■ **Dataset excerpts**

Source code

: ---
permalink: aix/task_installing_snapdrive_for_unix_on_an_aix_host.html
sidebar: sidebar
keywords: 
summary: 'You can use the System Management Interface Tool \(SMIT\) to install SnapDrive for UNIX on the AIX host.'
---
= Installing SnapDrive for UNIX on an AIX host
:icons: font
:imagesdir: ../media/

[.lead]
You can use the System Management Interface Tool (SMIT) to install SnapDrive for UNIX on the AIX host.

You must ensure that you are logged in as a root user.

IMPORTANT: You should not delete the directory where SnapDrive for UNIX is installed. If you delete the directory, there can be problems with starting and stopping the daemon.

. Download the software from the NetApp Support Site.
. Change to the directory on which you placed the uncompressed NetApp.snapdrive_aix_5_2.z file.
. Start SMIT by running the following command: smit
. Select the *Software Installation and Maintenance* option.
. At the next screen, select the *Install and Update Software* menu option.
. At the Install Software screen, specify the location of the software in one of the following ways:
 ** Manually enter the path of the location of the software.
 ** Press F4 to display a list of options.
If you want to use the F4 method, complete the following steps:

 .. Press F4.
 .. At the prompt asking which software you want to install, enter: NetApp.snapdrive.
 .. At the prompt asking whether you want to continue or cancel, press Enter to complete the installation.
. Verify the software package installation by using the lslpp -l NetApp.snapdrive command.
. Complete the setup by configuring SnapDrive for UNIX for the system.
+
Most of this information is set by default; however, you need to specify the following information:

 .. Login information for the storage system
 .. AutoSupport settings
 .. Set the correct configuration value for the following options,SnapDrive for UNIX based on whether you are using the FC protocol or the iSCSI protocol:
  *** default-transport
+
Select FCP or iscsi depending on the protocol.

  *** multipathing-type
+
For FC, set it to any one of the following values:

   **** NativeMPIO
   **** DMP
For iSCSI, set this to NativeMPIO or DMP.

■ **TO DO**
Lines that contain the word "SMIT": how many are there in the data? Give the number and nothing else.

■ **EXERCISE RESULT**
3